Monday, January 08, 2007

Kiss of Death

I’m glad my impulse shopping days are behind me. I saw this on the $7.99 shelf during one of my late night “man I am bored, I guess I’ll go walk around the Wal-Marts for a while” trips. Seeing Nicolas Cage and Sam Jackson on the cover was enough to make me consider it, but instead I had the good sense to wait and put it on my Netflix queue.

Despite a superb cast, which also includes David Caruso (as the reformed ex-con tough guy with a sensitive heart), Michael Rapaport, Helen Hunt, and Stanley Tucci, the movie was just dull. The script was all over the place, often times leaving me scratching my head at what just happened and wondering why, exactly, was any of this going on. I imagine the director pictured this as some sort of neo-noir opus, but instead turned in a meandering, unimaginative highlight reel for David Caruso’s grimacing smirk.

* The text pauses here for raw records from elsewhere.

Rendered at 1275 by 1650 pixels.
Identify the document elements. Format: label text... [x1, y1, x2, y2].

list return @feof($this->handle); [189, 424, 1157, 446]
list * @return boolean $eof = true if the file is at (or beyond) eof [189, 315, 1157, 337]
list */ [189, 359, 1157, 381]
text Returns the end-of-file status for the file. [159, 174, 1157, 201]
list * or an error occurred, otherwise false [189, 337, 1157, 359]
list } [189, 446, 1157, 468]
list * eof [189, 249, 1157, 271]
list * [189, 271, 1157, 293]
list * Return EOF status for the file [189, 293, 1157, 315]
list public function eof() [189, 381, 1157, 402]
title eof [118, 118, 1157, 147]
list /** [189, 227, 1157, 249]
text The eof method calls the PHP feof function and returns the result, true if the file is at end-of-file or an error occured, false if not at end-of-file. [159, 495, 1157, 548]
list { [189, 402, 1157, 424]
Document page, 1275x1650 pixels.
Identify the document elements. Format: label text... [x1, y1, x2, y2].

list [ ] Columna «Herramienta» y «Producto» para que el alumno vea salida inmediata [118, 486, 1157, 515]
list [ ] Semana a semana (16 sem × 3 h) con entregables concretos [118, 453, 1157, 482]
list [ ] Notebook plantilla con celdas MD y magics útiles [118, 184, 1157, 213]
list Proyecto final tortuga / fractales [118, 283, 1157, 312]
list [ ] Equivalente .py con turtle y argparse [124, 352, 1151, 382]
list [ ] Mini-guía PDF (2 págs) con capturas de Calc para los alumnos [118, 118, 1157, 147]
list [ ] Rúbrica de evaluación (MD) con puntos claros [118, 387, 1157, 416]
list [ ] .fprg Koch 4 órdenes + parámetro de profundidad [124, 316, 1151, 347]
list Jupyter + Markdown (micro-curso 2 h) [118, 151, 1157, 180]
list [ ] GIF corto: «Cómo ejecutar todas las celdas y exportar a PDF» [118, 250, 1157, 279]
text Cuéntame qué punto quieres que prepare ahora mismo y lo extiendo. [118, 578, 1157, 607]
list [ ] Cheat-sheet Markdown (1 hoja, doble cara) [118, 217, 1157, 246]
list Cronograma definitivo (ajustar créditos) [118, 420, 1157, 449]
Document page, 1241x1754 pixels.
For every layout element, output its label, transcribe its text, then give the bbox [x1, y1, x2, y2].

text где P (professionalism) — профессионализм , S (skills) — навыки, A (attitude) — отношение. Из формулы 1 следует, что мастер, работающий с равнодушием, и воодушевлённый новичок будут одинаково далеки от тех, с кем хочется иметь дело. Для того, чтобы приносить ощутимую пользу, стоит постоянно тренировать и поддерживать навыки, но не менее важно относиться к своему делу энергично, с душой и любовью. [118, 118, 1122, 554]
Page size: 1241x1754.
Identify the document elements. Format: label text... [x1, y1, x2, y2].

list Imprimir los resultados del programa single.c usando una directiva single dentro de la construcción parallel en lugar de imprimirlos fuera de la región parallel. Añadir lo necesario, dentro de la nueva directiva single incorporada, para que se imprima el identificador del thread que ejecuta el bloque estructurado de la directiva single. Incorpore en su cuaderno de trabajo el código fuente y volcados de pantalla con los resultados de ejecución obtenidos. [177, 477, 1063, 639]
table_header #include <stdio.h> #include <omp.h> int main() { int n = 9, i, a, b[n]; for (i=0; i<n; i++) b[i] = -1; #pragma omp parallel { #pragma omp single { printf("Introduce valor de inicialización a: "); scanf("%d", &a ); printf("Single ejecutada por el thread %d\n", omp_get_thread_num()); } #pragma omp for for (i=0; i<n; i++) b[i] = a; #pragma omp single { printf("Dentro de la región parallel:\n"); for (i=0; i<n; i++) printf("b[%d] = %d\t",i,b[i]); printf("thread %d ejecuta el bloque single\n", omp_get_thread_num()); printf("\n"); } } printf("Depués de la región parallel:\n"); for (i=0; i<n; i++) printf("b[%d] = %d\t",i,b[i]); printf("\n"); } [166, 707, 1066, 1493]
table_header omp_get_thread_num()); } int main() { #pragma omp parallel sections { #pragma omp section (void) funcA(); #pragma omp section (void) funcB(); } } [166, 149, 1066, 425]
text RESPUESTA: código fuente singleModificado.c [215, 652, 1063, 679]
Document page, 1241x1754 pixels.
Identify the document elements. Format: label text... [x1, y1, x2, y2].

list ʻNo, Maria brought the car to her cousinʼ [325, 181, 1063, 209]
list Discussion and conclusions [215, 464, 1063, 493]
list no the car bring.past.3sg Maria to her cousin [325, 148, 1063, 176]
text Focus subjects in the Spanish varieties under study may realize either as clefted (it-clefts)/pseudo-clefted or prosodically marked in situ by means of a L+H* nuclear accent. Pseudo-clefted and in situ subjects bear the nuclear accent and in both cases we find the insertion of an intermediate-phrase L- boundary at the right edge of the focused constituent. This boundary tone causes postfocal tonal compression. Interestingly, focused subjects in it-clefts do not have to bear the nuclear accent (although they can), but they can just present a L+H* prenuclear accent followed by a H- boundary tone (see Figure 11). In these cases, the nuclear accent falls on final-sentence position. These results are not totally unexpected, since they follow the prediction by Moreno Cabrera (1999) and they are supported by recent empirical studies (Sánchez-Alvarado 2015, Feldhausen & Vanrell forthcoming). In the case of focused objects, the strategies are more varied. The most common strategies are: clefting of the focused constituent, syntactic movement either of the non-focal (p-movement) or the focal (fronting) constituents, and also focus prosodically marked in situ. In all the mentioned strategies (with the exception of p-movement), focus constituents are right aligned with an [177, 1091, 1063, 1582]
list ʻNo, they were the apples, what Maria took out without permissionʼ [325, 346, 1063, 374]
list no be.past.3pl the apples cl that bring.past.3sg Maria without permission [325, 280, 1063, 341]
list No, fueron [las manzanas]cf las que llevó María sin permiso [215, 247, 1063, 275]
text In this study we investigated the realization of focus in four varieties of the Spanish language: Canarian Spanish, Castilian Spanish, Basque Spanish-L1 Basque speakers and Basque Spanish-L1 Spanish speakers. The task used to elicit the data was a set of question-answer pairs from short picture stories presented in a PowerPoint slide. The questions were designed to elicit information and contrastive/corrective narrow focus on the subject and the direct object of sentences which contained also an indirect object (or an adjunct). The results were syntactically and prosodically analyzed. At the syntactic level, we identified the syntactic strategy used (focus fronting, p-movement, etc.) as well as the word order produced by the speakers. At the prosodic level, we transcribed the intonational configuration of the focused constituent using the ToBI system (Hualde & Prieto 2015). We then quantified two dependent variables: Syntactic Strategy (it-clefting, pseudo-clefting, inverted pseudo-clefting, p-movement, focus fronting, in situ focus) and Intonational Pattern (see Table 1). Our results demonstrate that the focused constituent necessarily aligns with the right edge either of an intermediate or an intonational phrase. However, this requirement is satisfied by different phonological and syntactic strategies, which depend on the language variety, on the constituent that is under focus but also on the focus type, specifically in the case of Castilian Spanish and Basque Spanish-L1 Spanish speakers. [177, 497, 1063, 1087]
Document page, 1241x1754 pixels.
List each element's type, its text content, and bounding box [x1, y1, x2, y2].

Only Cage managed to turn in anything resembling a decent performance. While the rest of the cast was either busy going through the motions (Jackson and Tucci), or acting the hell out of their parts because there was nothing else to do with it, Cage was turning his Junior Brown into a memorable psychopath, one that’s laughable in his over the top paranoia and control freak tendencies, but also menacing in the nervous way he looks about and explodes with rage at the drop of a hat. I feel hypocritical lauding his performance while excoriating the rest of the cast for overacting, but at least his overacting was fun to watch.